A 2009 order from the State Water Board required all 9 regions basin plans to consider nitrate and salt sources from both nonpoint sources and point sources and both to surface water and to groundwater. Those plans are starting to be amended, most recently in the Central Valley, where the Central Valley Salt and Nutrient Management Plan that has just been recently approved and is starting to begin implementation.
“A lot of nonpoint sourcesdischarge by default,” Dr. Harter said. “We can’t stop leaking out of cities; we can’t stop leaking out of the agricultural landscape. It’s a matter of how we manage it. It happens on a regular basis and it happens on a spatially continuous basis, but every field is different, every part of the city is different, every business is different, and so that’s something we struggle with. It’s a new frontier.”
Enforcement, especially for groundwater quality, has been monitoring wells. For surface water quality, it’s water quality measurements in the streams. However, it’s not practical for to have monitoring wells next to every field in the agricultural landscape, so for the agricultural discharges, there is a combination of different information systems that provide information and monitor this.

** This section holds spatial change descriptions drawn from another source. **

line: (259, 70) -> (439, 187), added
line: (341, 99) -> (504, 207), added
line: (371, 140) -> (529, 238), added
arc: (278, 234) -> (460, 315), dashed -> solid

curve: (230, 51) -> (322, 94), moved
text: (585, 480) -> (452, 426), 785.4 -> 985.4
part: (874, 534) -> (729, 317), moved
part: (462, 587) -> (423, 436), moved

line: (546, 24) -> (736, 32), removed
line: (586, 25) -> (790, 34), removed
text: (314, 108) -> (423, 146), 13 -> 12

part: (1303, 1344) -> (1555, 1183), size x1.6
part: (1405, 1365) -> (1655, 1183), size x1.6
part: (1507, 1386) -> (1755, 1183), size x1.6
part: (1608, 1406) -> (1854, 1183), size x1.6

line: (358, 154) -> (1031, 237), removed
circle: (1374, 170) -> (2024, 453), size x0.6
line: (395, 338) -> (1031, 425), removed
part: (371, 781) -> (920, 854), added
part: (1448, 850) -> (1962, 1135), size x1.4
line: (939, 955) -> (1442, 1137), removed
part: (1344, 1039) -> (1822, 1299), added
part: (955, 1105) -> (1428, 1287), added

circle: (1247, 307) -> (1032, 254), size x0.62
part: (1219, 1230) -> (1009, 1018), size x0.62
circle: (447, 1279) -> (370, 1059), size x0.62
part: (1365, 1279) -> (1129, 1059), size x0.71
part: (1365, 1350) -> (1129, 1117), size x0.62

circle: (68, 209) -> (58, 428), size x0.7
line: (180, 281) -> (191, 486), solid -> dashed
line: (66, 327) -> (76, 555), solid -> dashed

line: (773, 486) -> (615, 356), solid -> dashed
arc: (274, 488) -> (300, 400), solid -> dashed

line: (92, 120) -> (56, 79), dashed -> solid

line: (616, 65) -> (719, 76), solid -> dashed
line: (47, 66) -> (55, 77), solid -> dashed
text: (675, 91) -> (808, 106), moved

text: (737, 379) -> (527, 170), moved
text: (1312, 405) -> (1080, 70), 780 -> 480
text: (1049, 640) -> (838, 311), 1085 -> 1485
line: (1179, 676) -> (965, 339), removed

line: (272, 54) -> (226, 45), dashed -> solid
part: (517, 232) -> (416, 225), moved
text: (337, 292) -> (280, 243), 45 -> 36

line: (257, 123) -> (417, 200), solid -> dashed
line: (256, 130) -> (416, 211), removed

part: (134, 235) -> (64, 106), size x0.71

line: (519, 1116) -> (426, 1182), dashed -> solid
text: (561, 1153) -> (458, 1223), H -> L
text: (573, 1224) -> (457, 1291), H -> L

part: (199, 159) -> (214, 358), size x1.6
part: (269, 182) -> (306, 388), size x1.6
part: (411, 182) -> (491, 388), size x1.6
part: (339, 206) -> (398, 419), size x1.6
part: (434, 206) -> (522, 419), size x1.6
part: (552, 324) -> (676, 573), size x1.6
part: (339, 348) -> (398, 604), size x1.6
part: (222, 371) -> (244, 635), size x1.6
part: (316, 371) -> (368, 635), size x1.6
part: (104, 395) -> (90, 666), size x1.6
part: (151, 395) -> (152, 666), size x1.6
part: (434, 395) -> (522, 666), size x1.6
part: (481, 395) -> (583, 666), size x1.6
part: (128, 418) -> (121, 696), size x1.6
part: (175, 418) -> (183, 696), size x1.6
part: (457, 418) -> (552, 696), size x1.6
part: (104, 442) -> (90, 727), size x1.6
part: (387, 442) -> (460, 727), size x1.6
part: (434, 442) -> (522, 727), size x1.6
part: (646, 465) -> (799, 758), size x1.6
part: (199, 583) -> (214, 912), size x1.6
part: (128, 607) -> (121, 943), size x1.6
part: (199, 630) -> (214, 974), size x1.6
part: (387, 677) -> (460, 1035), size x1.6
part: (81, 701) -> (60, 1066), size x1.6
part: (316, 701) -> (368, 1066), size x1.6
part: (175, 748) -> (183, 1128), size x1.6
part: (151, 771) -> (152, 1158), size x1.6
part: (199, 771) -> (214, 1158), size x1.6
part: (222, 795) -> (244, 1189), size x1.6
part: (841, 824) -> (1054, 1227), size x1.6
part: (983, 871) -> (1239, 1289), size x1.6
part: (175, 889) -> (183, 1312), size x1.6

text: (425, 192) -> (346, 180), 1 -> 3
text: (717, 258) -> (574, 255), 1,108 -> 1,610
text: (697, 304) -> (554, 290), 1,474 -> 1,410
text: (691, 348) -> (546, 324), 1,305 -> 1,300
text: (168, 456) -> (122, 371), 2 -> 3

“It’s on one hand looking at nitrogen budgets at farms, and on the other hand, having a regional trend monitoring program that can look at long-term trends in space also and in time of water quality, provide assessments, and an active program to develop management practices that are going to be less harmful for groundwater,” said Dr. Harter. “All of these have a lot of activity going on. This is reflecting what happened in the 1970s and 1980s with Clean Water Act coming on board when we spent a lot of money and time on how to improve wastewater treatment, and wastewater treatment practices, which was a point source at the time and regulated under the Clean Water Act.”
With the point source permits, there is usually an individual permittee, such as a wastewater treatment plant that discharges into a stream that’s regulated by the regional water board. With nonpoint sources, dischargers have formed agricultural coalitions and their members collect information that then gets aggregated by the coalition; the coalition manages these management evaluation programs and the trend monitoring program and also prepares the groundwater assessment report as part of the coalition’s groundwater quality management plan. It is in many ways similar to the permits that an individual would have where an individual would have similar responsibilities.